SHORT PROBLEM 1 = Summarize the article on Condé Nast's internship program in two sentences.

Condé Nast, the globally renowned media publisher that produces magazines like Glamour, The New Yorker, and Wired, announced late last month that it will no longer offer its internship program. The decision comes in response to a lawsuit filed by two former interns, Lauren Ballinger and Matthew Leib; in June, the interns sued Condé Nast for months of backpay, alleging that the publisher violated federal and state labor laws.

The Wall Street Journal reports:

Mr. Leib alleged that the New Yorker paid him well below minimum wage—in stipends of $300 to $500—for each of the two summers he had worked at the prestigious weekly, where he reviewed and proofread articles. Ms. Ballinger alleged in the complaint that she was paid $12 a day for shifts of 12 hours or more at the fashion magazine.

The case is still pending, but Condé Nast's decision has been made. The current crop of interns will not be affected – they will just be the program's final participants.

The details of what Condé Nast will do moving forward are unclear though. Will they replace the internships with more competitive paid positions? Or will the publisher simply reshuffle their existing workforce? The company has been silent since the announcement.

Reactions have so far been mixed. Numerous former Condé Nast interns have lamented that the elimination will mean lost opportunities for future students. "It's disappointing and kind of ridiculous that it had to come to this," Rachel Rowlands, a senior at the University of Michigan who interned at Glamour Magazine this summer, told USA Today. "I had an amazing experience at Condé Nast, and I honestly feel bad that other college students won't be able to have the same experience that I did."

Dylan Byer, a media reporter at Politico who completed internships at The New Yorker, told the New York Times that he valued his experience and disagrees with the lawsuits. For people to accept the terms of an internship and then turn around and retroactively sue their employer seems "disingenuous," he said.

Yet another former intern told Buzzfeed that her internship prepared her for the reality that the print media industry doesn't pay very well, even for full-time employees:

"A few years [after completing my Condé internship], I interviewed for a job as a features assistant at Vogue… an editor asked me what my parents did before telling me how much money I'd make: $25,000 a year."

Indeed, a brief perusal of Condé Nast's average salaries shows that Editorial Assistants don't even crack $30,000 per year.

Even those advocating against unpaid internships expressed their frustration and apparent surprise at the news.

The Fair Pay Campaign, a student-run organization with the rallying cry "No-one should have their dreams denied because they can't afford to work for free," tweeted:

SHAME on Condé Nast for ending their internship program, instead of paying a living wage.#payyourinterns

Likewise, the lead attorney representing Leib and Ballinger, told the Wall Street Journal:

Our goal isn't to end internship programs. Our goal is to…make sure they're legal, either by paying minimum wage or making sure they meet the criteria the Department of Labor has spelled out.

Condé Nast is the first major firm to eliminate its internship program since the flurry of unpaid intern lawsuits sprung up this summer. However, lawyers and employers are predicting that many firms may start to cut their programs—or offer just a few paid positions instead of many unpaid ones. So despite advocates' desire to open doors for struggling students, it seems the "Great Unpaid-Intern Uprising" may result in employers closing off opportunities altogether.

SHORT PROBLEM 2 = From the entries, copy out exactly the lines starting with the one that contains "name author: (Retz.) Nees ex Wright & Arn." and going on through the one that contains "collectors: E. G. Hultén", including both of those lines.

(Collection entries)
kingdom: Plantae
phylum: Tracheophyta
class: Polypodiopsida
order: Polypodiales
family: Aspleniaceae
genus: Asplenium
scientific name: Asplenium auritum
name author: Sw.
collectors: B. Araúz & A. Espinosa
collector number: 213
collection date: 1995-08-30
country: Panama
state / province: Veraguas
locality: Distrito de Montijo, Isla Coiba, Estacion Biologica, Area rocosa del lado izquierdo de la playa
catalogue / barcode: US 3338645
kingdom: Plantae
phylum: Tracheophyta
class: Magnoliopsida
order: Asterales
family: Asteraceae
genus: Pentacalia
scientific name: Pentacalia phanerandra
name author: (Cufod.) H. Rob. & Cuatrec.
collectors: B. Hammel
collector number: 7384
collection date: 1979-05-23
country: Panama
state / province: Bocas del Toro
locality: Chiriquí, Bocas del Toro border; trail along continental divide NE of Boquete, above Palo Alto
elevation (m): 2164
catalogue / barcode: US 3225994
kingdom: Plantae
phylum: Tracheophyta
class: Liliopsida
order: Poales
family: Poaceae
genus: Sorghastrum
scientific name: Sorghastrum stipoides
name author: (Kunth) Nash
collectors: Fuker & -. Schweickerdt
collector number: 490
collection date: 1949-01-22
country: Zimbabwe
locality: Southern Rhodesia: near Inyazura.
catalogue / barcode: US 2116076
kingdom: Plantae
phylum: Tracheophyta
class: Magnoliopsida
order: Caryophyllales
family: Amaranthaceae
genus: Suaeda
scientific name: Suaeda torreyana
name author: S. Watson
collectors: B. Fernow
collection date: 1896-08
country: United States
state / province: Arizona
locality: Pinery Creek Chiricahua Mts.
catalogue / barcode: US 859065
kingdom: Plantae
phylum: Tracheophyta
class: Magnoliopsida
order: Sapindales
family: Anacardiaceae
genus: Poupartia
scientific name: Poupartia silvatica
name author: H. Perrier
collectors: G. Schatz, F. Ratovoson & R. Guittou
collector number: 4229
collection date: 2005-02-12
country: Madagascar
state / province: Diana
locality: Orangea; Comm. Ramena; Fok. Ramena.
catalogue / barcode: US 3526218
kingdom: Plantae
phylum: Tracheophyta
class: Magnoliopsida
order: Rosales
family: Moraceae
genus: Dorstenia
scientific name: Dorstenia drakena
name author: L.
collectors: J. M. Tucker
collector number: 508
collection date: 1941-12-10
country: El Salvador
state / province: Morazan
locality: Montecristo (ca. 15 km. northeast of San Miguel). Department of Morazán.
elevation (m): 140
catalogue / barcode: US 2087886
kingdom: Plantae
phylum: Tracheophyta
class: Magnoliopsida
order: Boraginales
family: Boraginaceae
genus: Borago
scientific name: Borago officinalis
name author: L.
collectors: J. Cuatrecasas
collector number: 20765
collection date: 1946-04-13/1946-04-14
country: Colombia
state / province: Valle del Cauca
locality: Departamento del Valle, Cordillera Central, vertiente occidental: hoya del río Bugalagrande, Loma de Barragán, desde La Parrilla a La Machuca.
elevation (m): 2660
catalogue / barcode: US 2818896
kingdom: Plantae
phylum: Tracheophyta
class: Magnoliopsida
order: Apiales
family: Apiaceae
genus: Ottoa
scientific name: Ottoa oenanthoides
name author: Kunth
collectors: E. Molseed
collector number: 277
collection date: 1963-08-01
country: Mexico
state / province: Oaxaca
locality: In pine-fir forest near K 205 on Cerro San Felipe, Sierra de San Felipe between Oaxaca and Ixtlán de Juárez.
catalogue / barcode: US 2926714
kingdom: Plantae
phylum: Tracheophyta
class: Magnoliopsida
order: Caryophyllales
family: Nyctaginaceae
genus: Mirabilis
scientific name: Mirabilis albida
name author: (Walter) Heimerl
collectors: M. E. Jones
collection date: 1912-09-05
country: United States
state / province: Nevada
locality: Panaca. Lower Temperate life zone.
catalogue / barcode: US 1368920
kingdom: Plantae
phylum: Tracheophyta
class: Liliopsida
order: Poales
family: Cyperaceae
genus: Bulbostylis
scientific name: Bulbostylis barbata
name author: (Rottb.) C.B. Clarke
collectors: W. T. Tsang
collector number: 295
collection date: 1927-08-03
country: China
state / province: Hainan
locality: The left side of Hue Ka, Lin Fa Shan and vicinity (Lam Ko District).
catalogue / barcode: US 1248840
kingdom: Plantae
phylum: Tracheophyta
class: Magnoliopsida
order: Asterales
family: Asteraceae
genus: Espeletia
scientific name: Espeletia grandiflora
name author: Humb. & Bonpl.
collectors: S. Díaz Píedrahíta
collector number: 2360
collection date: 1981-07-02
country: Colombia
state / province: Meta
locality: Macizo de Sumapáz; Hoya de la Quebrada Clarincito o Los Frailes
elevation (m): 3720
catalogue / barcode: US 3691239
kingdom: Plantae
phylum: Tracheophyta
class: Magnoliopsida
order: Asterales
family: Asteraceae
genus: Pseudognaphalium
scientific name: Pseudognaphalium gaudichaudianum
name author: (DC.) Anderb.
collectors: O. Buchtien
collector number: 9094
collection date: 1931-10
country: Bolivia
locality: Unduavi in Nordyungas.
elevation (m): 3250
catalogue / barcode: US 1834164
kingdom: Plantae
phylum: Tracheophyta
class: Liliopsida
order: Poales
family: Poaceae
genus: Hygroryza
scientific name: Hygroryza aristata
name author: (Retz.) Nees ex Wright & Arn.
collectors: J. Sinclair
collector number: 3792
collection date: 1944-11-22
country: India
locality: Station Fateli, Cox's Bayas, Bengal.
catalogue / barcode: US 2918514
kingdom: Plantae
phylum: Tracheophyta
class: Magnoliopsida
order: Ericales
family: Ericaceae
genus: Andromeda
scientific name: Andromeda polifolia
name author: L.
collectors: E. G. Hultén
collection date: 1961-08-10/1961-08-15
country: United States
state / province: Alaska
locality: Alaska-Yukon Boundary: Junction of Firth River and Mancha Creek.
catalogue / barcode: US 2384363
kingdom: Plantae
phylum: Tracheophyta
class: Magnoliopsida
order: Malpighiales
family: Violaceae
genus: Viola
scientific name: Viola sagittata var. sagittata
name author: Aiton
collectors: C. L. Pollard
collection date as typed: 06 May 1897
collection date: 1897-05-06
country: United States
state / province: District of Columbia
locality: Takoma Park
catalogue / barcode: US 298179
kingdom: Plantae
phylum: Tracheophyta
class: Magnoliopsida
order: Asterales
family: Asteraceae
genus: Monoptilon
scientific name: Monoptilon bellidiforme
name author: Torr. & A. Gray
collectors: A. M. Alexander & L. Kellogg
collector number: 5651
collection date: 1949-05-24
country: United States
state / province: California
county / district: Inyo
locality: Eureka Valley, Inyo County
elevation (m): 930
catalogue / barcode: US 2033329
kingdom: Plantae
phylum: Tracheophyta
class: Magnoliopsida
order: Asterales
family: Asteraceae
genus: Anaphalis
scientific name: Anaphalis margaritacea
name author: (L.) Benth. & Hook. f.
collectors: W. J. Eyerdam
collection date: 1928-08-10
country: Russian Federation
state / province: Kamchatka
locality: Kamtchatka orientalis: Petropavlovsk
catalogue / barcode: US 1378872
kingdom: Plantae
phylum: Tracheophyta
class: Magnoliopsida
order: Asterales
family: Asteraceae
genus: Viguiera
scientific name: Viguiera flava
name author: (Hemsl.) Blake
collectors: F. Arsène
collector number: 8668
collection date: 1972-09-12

TASK ANSWER 1 = Condé Nast announced it will no longer offer its internship program after two former interns, Lauren Ballinger and Matthew Leib, sued the publisher for backpay, alleging it violated federal and state labor laws. Reactions have been mixed: some former interns lament the lost opportunities, and even advocates against unpaid internships voiced frustration, while lawyers and employers predict that many firms may cut their programs too.

TASK ANSWER 2 =
name author: (Retz.) Nees ex Wright & Arn.
collectors: J. Sinclair
collector number: 3792
collection date: 1944-11-22
country: India
locality: Station Fateli, Cox's Bayas, Bengal.
catalogue / barcode: US 2918514
kingdom: Plantae
phylum: Tracheophyta
class: Magnoliopsida
order: Ericales
family: Ericaceae
genus: Andromeda
scientific name: Andromeda polifolia
name author: L.
collectors: E. G. Hultén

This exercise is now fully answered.